How government aided payroll scam

Speaker of Parliament Rebecca Kadaga (R) after receiving the 2012 Auditor General report from the AG, Mr John Muwanga, at Parliament. PHOTO BY GEOFFREY SSERUYANGE

What you need to know:

Reports indicate only three of the 22 recommendations of AG’s 2012 Special Report on the payroll ghosts were implemented.

Parliament- The loss of about Shs100 billion to 25,000 suspected ghost employees planted on the government payroll by a racket of unidentified officials would have been avoided if Ministry of Finance had implemented the recommendations of the Auditor General, Daily Monitor can reveal.

A follow-up investigation by this newspaper into the loss of taxpayers’ money through the falsification of the public service payroll, found evidence of negligence on the part of government officials in the ministries of Finance and Public Service.

For instance, of the 22 proposed recommendations of AG’s 2012 Special Report on the payroll ghosts, only three were implemented and five partially implemented or still in the process of being implemented more than three years later.

Although government stopped processing new appointments without evidence of acceptance of the employment, they have neither penalised accounting officers keeping ghosts on the payroll nor streamlined the way in which contracts staff access the public service payroll.

The government has also failed to review the payroll to identify employees who are over 60 years of age still on the payroll without valid contract or instruments of appointment. The AG had also recommended that teachers’ transfers should be reflected on the payroll on a timely basis.

Ministry of Public Service has since passed the blame on to Ministry of Finance officials who introduced a decentralised salaries payment system.

Mr Jonas Tumwine, the spokesperson for public service docket, told Daily Monitor last week the public servants ministry of Finance deleted from the payroll and claimed they made a saving, were not ghosts. “They were genuine employees, especially the teachers caught in the game of transition.”

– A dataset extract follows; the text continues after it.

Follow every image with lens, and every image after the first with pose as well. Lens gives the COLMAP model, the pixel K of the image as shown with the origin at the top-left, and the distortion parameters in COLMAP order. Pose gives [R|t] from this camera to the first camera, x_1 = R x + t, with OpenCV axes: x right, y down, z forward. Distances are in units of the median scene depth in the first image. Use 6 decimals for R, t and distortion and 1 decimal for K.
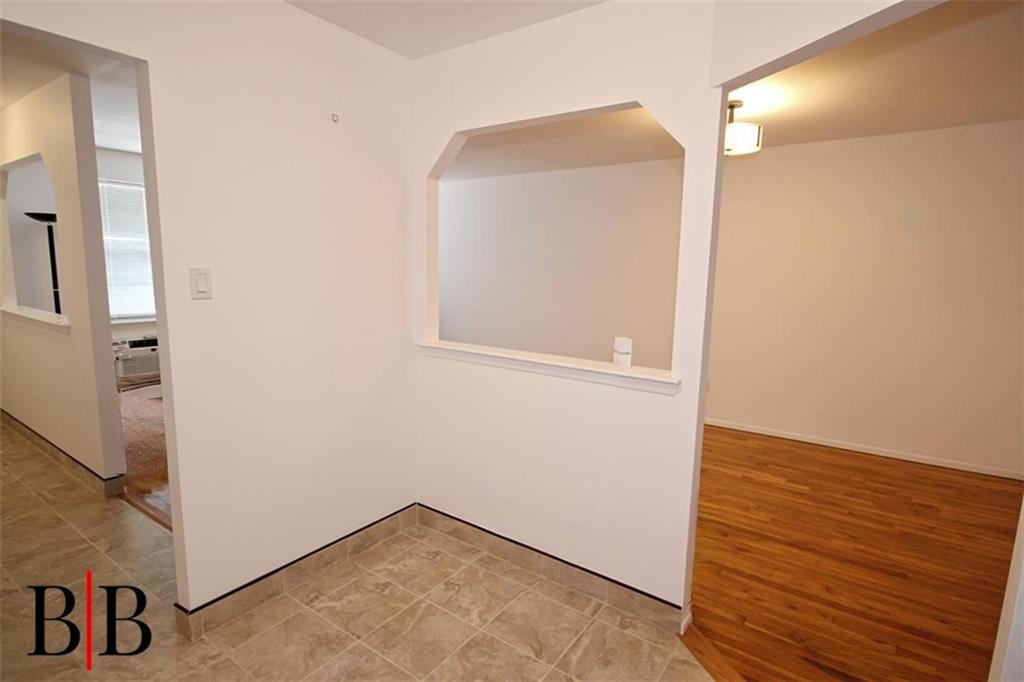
lens RADIAL K [[506.4, 0, 516.6], [0, 506.4, 341.5], [0, 0, 1]] dist [-0.000584, -0.000268]
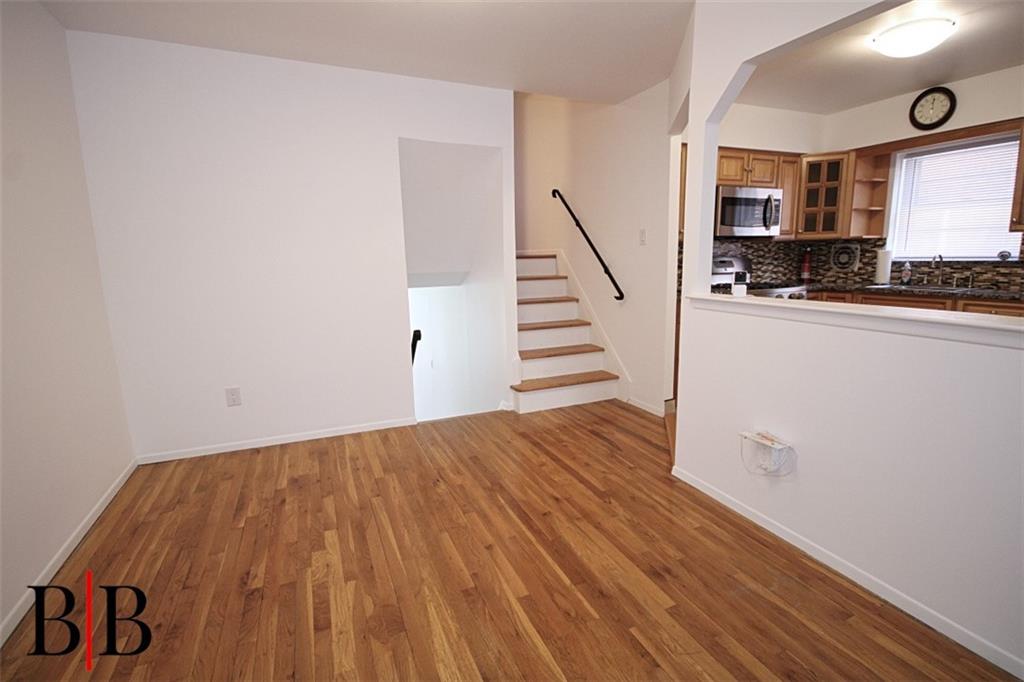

Ministry of Finance spokesperson Jim Mugunga admitted that some recommendations have not been implemented but said Finance ministry did not do any wrong, adding that it was the Finance minister who asked the Office of the AG to clean the wage bill.

What Shs300b could do
Schools: At a cost of Shs500 million per school, Daily Monitor calculations basing on President Museveni’s figures on un-served sub-counties show that this money could have constructed a fully-fledged primary and secondary school in each of the 274 sub-countries. There are currently 274 sub-counties without a secondary school.
Drugs: The executive director Anti-Corruption Coalition, Ms Cissy Kagaba, said the amount could also reduce maternal mortality rate by saving hundreds of expectant mothers. She said the funds could have treated about 15 million people suffering from Malaria by buying Coartem. Malaria kills at least 320 people daily in Uganda, according to Health Ministry figures.